Eliminating SR99 as a traffic arterial has a lot of problems, but let's set that aside for now. With respect, eliminating the Evergreen Point Bridge entirely, and replacing it with a transit ferry, would be a transportation catastrophe. There's reasons why the Eastside has a million residents, and Bremerton and Bainbridge Island don't. Lack of a bridge across Puget Sound (one occasionally gets proposed that would connect West Seattle, Vashon, and Southworth, but mercifully it's never been built) would be a transportation catastrophe. Hundreds of thousands commute daily from Seattle to Microsoft and other Eastside employers, and from the Eastside to downtown and the University District. SR520, even in its present, often gridlocked capacity, carries far more of them than a transit ferry ever would. Result: commuters would do what I do now when I go to KBCS in Bellevue 2-3 times a week, and go miles out of their way to cross at the six-lane I-90. Result: that crossing would frequently become gridlocked and useless, too. That should especially thrill Mercer Island residents. And unlike the Alaskan Way Viaduct, there are no other ways to cross Lake Washington. In other words, your proposal would effectively sever Seattle from the Eastside for much of the day. Unless you want to go via Renton or Bothell, and those would become traffic nightmares, too.

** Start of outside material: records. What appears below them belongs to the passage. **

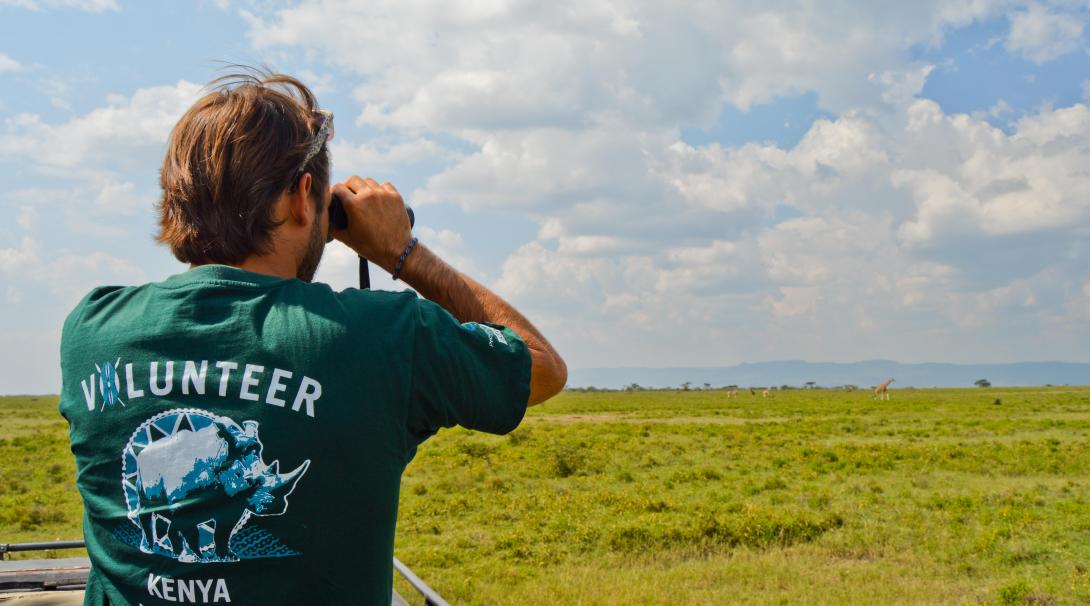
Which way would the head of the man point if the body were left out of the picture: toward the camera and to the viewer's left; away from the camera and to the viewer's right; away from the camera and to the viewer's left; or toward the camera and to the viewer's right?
away from the camera and to the viewer's right

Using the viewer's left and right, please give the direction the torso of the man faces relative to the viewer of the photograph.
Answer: facing away from the viewer and to the right of the viewer
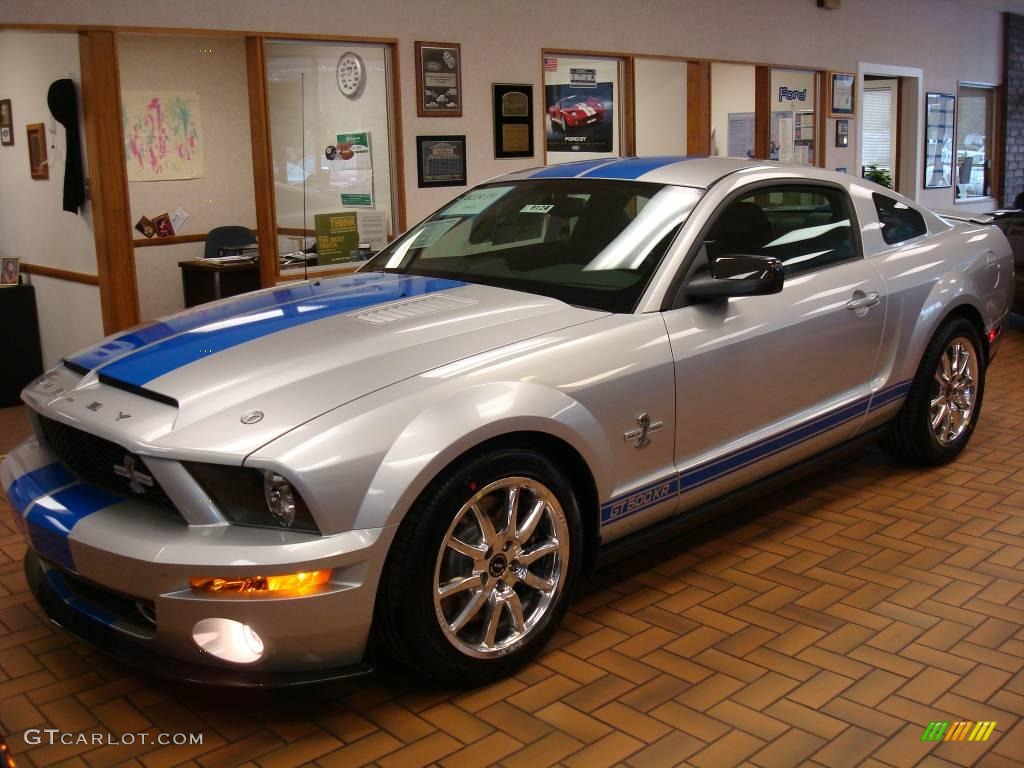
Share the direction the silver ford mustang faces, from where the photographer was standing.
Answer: facing the viewer and to the left of the viewer

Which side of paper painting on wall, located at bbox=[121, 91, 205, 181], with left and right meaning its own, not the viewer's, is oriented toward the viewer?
front

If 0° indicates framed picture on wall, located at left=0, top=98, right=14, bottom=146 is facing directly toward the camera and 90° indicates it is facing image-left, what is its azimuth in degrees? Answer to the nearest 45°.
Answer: approximately 0°

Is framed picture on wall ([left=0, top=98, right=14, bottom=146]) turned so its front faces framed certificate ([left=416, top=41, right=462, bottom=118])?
no

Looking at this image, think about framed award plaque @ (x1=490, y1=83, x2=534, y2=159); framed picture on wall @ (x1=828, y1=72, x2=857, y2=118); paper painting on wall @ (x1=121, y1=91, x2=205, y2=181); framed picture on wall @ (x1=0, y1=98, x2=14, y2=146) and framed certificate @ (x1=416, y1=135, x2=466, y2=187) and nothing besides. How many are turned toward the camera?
5

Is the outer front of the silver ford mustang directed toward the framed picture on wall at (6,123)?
no

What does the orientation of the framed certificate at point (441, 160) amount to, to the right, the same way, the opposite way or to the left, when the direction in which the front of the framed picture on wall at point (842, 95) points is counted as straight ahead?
the same way

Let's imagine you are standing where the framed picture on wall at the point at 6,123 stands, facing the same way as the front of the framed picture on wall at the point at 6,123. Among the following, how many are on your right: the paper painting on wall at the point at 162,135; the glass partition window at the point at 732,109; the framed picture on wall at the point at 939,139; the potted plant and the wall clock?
0

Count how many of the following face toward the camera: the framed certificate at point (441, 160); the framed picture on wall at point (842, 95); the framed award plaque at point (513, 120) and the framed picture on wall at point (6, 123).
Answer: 4

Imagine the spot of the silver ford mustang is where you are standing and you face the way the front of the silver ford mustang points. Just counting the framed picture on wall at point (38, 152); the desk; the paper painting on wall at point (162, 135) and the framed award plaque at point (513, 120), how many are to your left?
0

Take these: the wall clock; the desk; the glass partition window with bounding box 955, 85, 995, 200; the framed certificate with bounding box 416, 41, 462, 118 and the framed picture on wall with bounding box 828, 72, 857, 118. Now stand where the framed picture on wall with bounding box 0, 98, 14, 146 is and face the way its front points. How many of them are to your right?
0

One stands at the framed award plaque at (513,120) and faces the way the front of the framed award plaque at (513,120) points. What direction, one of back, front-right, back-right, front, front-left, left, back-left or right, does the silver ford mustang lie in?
front

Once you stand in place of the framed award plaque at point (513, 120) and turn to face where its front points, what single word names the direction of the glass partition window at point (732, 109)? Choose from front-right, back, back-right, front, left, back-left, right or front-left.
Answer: back-left

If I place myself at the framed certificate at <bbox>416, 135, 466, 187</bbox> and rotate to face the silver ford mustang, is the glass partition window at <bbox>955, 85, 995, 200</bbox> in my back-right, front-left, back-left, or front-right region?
back-left

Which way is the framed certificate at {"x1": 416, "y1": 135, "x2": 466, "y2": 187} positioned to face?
toward the camera
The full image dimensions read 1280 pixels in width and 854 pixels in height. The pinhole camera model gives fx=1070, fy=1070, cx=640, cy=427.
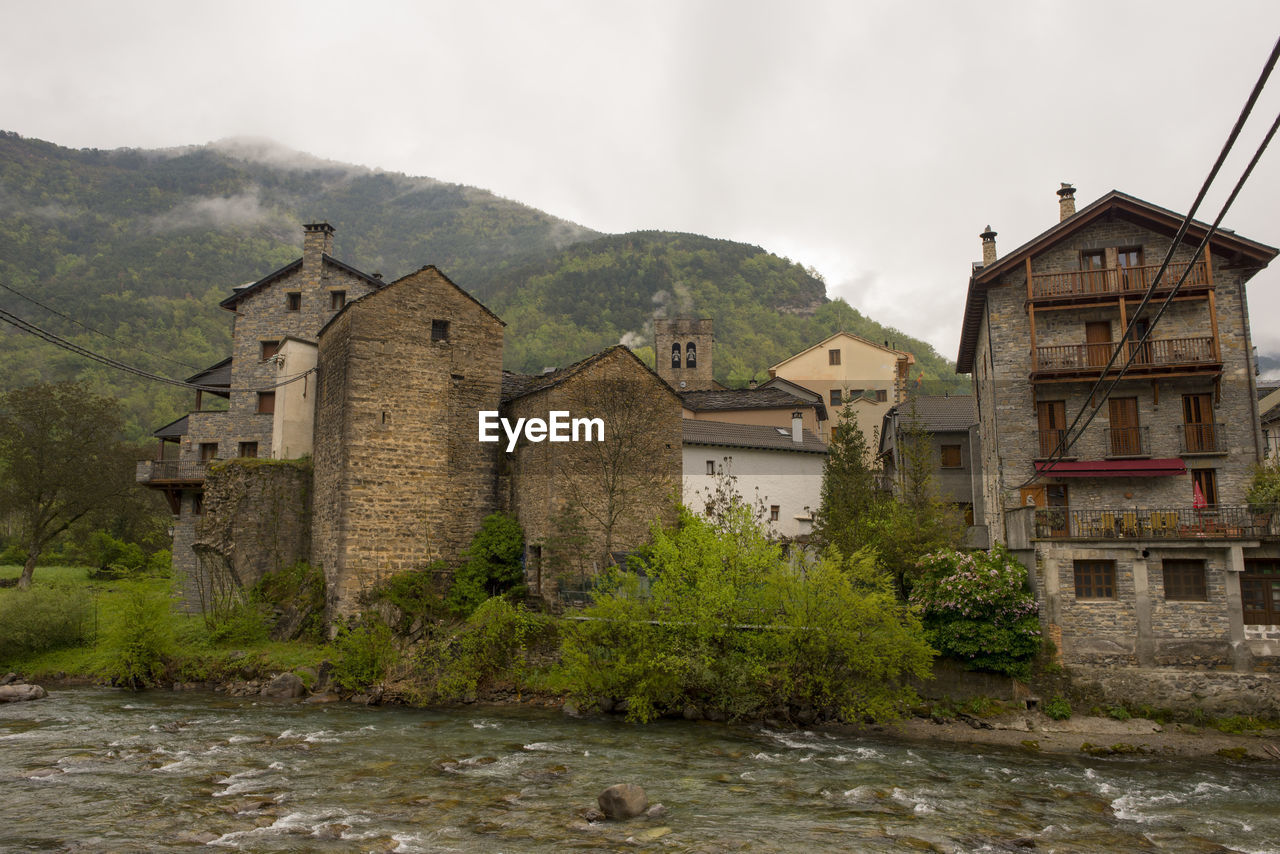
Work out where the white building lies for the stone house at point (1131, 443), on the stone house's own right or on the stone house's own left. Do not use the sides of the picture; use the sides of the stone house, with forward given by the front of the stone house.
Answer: on the stone house's own right

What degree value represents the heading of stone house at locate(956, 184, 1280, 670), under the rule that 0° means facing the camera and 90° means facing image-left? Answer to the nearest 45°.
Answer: approximately 0°

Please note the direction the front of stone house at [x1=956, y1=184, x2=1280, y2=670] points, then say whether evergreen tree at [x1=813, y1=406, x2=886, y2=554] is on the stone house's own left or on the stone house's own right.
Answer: on the stone house's own right

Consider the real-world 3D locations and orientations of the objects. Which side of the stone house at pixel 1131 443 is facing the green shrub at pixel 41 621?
right

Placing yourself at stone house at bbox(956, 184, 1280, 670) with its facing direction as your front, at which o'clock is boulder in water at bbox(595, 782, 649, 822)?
The boulder in water is roughly at 1 o'clock from the stone house.

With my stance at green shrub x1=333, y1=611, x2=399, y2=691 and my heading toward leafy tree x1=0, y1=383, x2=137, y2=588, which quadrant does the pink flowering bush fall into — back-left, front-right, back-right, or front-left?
back-right

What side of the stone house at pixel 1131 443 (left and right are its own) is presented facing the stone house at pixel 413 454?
right

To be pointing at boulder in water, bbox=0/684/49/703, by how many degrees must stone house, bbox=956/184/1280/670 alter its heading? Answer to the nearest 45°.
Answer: approximately 45° to its right

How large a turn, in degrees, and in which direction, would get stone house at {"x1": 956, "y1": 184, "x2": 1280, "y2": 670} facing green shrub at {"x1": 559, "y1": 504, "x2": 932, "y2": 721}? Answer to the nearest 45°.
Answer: approximately 45° to its right
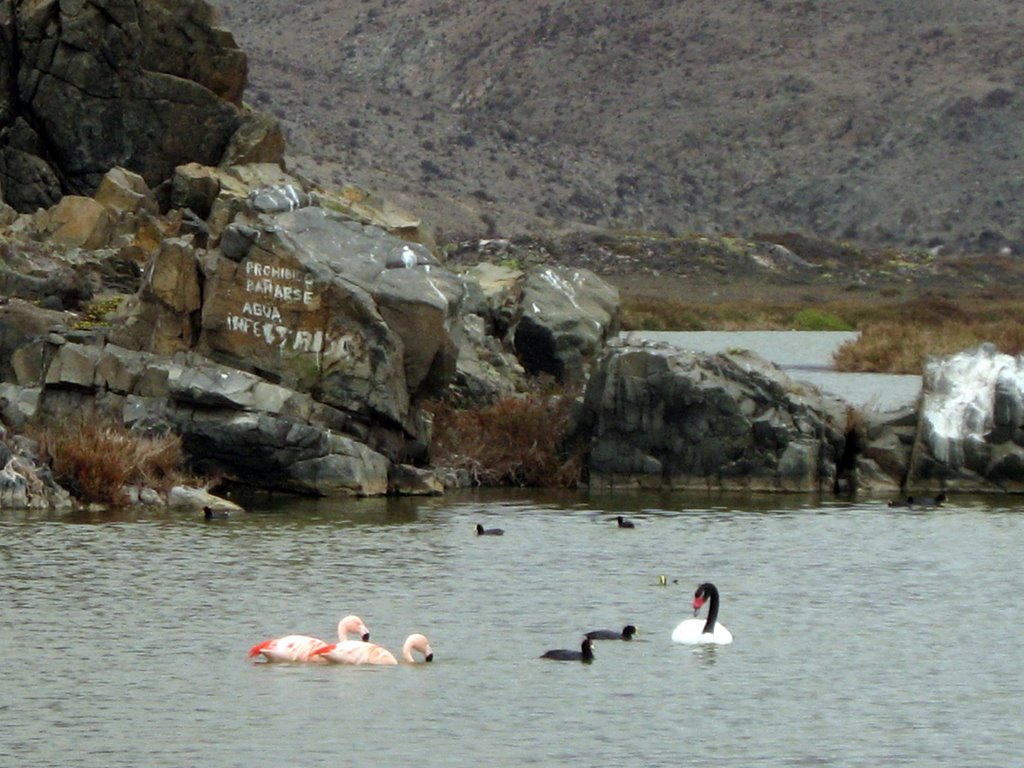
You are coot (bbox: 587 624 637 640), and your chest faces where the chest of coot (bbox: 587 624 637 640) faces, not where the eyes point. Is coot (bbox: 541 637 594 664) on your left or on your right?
on your right

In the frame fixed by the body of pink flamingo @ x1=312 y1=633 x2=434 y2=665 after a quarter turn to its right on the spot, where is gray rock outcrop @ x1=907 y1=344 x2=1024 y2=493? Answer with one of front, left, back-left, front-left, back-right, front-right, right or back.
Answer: back-left

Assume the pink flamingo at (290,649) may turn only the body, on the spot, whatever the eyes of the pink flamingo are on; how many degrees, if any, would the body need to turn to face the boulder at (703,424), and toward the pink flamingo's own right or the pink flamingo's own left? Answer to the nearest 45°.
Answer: approximately 45° to the pink flamingo's own left

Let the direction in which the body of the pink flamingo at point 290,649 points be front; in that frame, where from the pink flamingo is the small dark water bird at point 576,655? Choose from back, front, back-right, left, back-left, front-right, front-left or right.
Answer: front

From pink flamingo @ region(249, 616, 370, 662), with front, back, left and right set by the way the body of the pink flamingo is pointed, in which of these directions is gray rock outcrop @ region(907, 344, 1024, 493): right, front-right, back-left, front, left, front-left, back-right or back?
front-left

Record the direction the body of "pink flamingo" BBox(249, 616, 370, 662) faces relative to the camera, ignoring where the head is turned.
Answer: to the viewer's right

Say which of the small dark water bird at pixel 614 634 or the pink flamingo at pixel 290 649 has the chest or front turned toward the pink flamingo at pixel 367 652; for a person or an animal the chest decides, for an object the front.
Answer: the pink flamingo at pixel 290 649

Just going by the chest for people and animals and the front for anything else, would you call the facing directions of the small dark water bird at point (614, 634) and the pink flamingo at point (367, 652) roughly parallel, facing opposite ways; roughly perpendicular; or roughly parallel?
roughly parallel

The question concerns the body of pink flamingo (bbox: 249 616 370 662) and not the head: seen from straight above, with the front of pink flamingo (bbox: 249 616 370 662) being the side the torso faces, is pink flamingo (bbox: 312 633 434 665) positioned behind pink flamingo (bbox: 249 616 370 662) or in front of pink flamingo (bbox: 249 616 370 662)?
in front

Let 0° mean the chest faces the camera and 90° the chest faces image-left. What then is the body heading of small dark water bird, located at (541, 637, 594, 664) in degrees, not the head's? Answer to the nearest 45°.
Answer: approximately 270°

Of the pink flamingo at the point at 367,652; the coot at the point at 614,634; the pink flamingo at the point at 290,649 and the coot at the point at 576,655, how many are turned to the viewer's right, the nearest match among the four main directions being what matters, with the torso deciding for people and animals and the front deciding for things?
4

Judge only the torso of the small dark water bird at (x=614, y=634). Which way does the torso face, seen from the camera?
to the viewer's right

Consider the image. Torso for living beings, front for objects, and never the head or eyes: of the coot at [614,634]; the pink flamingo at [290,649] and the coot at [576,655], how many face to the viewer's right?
3

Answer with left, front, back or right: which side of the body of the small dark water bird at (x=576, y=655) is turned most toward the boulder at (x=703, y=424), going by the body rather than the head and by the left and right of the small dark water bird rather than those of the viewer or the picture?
left

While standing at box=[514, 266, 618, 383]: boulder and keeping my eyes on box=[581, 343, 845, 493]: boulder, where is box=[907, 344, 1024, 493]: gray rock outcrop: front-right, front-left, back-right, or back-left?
front-left
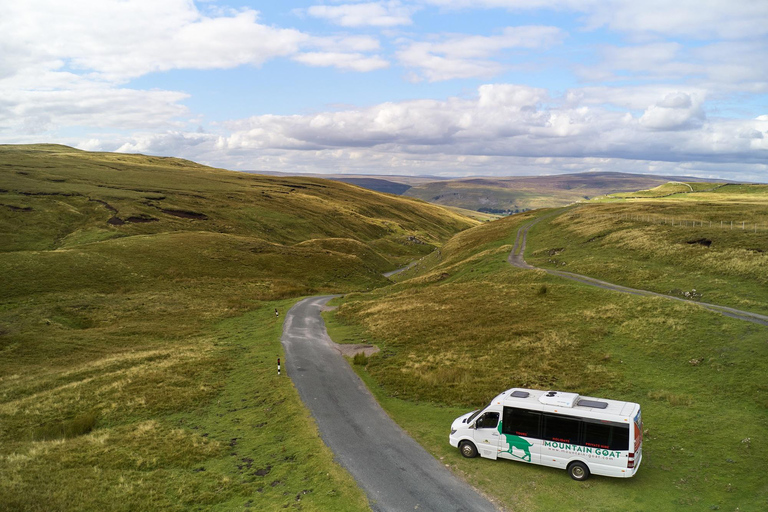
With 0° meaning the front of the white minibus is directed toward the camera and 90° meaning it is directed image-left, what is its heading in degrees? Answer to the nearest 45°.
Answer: approximately 90°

What you're proposing, then, Martin, is disrupting the lives of hundreds of thousands of people a day, and causing many of them to have to pick up and move to the other side. It might be good for realtors, but if you don't think the human and economic costs of such a scenario are far more than eight billion bucks, you're insane.

To me, given that many folks won't be dragged kicking or screaming into public transit, given that the urban geography of all but a few bigger US cities is now based on the automobile, and given the science Colin Wright outlines this issue, it makes far more sense to urgently focus on conversion to alternative fuels (including biodiesel and electric, which already exist) than to rely largely on local strategies to force people out of cars. The latter won't work, and is impractical (and, speaking as a sick guy, more than a little elitist) besides. Curb sprawl? Absolutely. Make it impossible to drive? Ain't gonna happen.

Picky, Picky

ETS!,

Thanks for running "Checking the Ingredients of Private Health Insurance" (9/14/06). I apologize for one confusing, maybe non-fatal, editing error in the last paragraph. The line about calling for insurers that only invest in organics and other benign things should not have ended with "...to be permitted anywhere near the compulsory system." That was confusing. That should have said that insurers invested only in benign things ought be the only ones permitted in the system. Insurers that invest in health-damaging industries are the ones that ought not be allowed anywhere near the system.